• [SUPPLIED RECORDS]
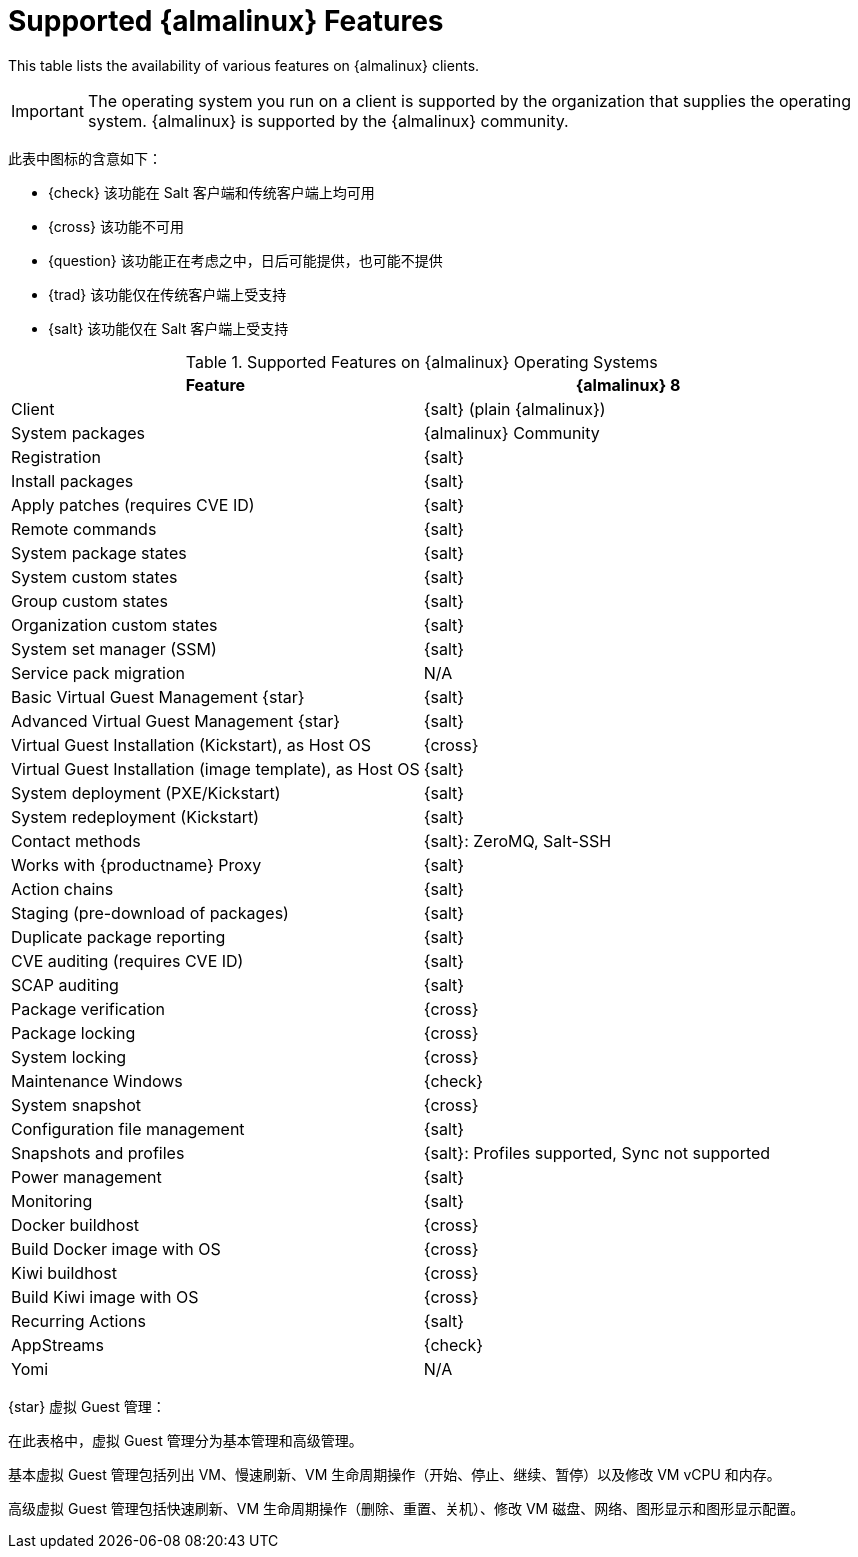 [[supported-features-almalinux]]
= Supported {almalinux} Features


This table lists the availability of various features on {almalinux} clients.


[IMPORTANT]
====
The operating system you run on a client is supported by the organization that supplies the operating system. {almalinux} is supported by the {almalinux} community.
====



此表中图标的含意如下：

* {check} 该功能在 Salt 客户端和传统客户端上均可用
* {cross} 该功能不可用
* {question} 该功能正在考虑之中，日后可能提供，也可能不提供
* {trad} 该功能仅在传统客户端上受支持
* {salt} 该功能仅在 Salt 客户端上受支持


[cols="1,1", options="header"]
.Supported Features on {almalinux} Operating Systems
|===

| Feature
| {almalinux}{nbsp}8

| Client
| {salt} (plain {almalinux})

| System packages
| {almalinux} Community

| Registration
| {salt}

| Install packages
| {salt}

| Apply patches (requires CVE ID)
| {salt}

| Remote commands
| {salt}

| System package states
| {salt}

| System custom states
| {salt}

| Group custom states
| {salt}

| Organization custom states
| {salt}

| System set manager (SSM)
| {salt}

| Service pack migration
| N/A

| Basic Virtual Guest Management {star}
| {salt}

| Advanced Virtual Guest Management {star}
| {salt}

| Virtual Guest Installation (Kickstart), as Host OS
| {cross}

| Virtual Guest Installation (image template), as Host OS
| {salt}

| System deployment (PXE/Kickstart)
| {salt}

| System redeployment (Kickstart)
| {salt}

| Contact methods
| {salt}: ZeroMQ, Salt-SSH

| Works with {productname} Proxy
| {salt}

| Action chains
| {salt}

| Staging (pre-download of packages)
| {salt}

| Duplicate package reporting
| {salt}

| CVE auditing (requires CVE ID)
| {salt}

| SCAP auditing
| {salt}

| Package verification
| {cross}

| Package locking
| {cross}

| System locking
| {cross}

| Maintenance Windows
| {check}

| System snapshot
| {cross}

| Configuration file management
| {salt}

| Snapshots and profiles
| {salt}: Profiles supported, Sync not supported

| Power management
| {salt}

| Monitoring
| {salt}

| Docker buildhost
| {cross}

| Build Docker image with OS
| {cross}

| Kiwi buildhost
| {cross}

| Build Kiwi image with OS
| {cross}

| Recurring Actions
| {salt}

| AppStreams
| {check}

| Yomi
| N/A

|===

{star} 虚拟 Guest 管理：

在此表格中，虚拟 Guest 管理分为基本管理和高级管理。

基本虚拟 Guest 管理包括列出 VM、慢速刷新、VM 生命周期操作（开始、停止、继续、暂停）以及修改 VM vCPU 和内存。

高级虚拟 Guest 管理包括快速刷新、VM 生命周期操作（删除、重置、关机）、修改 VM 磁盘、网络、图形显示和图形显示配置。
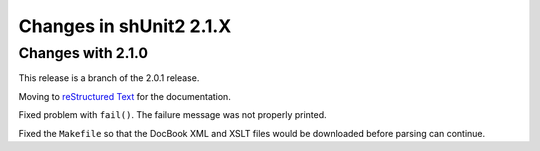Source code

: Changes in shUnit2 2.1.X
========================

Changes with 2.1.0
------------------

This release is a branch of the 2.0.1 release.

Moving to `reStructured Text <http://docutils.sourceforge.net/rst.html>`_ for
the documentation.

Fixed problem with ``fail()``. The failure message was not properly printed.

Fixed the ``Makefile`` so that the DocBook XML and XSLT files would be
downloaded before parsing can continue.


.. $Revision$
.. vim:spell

• [WHAT YOU WILL DO] Look through the listing above and copy each line where the string "This" occurs.

• [TASK ANSWER]
This table lists the availability of various features on {almalinux} clients.
This release is a branch of the 2.0.1 release.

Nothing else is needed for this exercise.